LLM-Sketch: Enhancing Network Sketches with LLM
Yuanpeng Li, Zhen Xu, Zongwei Lv, Yannan Hu, Yong Cui, Tong Yang
TL;DR
LLM-Sketch introduces a two-tier sketch architecture augmented by an LLM-based flow classifier that leverages full packet headers to predict whether arrivals will become large flows. By separating large and small flows into a heavy KV part and a light CMS part, and by applying a soft-label, header-informed prediction with a lock mechanism, it achieves significantly higher accuracy under tight memory budgets.
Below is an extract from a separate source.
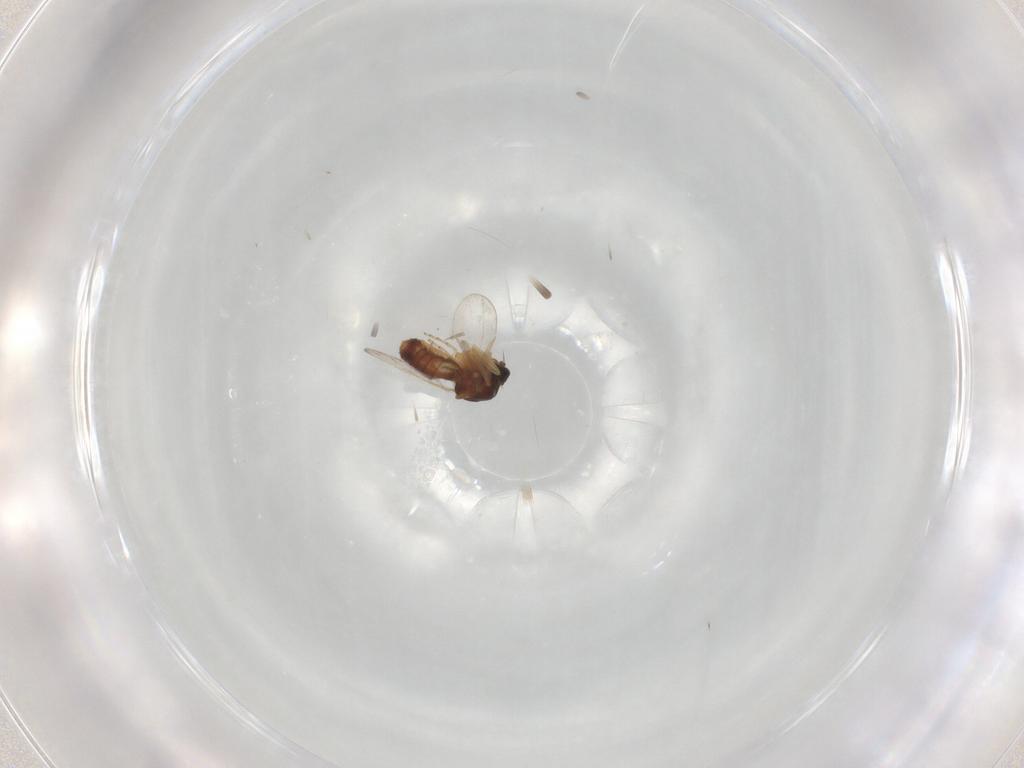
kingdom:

Theoretical analysis bounds the end-to-end error given classifier accuracy and CMS collisions, while extensive experiments across CAIDA, MAWI, and IMC-DC demonstrate up to about 7.5× improvement in accuracy over state-of-the-art methods for flow size, heavy hitter, and hierarchical heavy hitter queries. These results, along with open-source code, indicate strong practical potential for adaptive, ML-assisted streaming sketches in real-world networks.
Abstract
Network stream mining is fundamental to many network operations. Sketches, as compact data structures that offer low memory overhead with bounded accuracy, have emerged as a promising solution for network stream mining. Recent studies attempt to optimize sketches using machine learning; however, these approaches face the challenges of lacking adaptivity to dynamic networks and incurring high training costs. In this paper, we propose LLM-Sketch, based on the insight that fields beyond the flow IDs in packet headers can also help infer flow sizes. By using a two-tier data structure and separately recording large and small flows, LLM-Sketch improves accuracy while minimizing memory usage. Furthermore, it leverages fine-tuned large language models (LLMs) to reliably estimate flow sizes. We evaluate LLM-Sketch on three representative tasks, and the results demonstrate that LLM-Sketch outperforms state-of-the-art methods by achieving a $7.5\times$ accuracy improvement.